The COVID-19 pandemic has forced many business sectors under water, and has paused fundraising activity due to uncertainty of the market. A recent study by Israel’s customer research firm Wizer concluded that more than half of participating investors are cutting back on startup funding, or holding off on investments entirely. Another 47% of investors believe the aftermath of the pandemic will last a minimum of another six months to a year.
It is true that the market has shifted greatly and companies have moved from focusing on growth to focusing on survival and profitability. Even more challenging, venture capital firms have cut back on funding opportunities due to the market’s uncertainty. But despite these stats, there are still ways and new avenues for unrelenting startups to raise capital for their firms. It will certainty take a pivot in strategy and a reconsideration of how a company approaches business, but it is possible. Here’s what you should consider:
Prepare a strong financial strategy, and have cash burn under control
One quality that investors may seek out when approached by startups for funding is a founder with good burn mechanics. Startups should be prepared to showcase a sound financial strategy that prioritizes reducing higher cost line items over the next two years.
Agility and nimbleness are key in this business landscape
Companies that are able to showcase how they can diligently and successfully adapt to the business landscape shaped by the pandemic may catch the eyes of potential investors. VCs still willing to invest are looking at companies that can successfully respond to the pandemic and maintain, or even increase, their profitability. Wizer also reported that 40% of VC respondents recommend startups leverage the COVID-19 pandemic creatively, react, and adapt accordingly. VCs are considering companies that (when applicable) can swiftly move their businesses to digital platforms, and leverage new possibilities.
Learn from other startups
Not quite sure where to start, or simply need inspiration to revise your VC pitch? Check out what other startup companies are doing, and learn from them. Now more than ever is the time to network, and the networking scene has moved to online options. One option is tuning into The Startup of the Year Online Pitch Event, where U.S. veteran-led companies will compete for funding in front of a panel.

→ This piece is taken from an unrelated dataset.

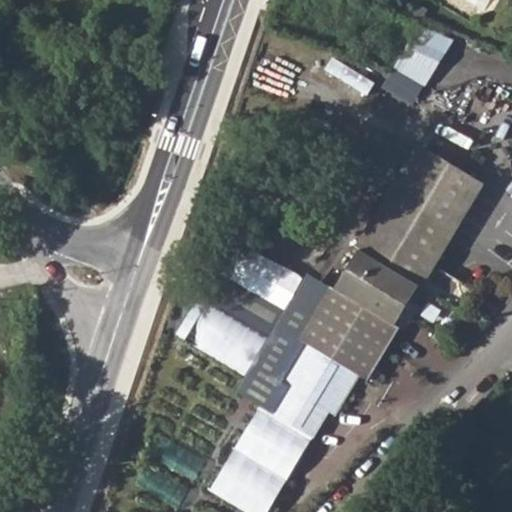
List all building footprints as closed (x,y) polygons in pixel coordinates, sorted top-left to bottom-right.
[(396,68),(429,86),(454,39),(422,21),(396,68)] [(410,139),(346,244),(348,246),(326,284),(322,281),(289,335),(294,338),(272,375),(269,378),(276,382),(261,408),(303,436),(326,401),(335,406),(356,374),(358,375),(390,323),(385,320),(393,308),(400,296),(409,282),(413,285),(479,181),(410,139)] [(230,278),(290,299),(302,267),(241,246),(230,278)] [(418,289),(409,302),(442,323),(451,309),(418,289)] [(198,296),(178,337),(251,372),(271,331),(198,296)]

An important point to remember is that earning venture capital funding and seeing it through the full process to eventual exit is a long game. According to MIT, the time frame for successful companies is typically 10 – 15 years. There aren’t “quick schemes,” or fast tracks, and VC funding requires dedication to your company, grit, and patience. Just like the time it takes to develop a funding package, it will take time to create and strengthen a relationship with a potential VC. Don’t lose sight of your goals during the pandemic – this is a testament to your entrepreneurship. Keep pushing forward, and create new approaches to the challenges at hand.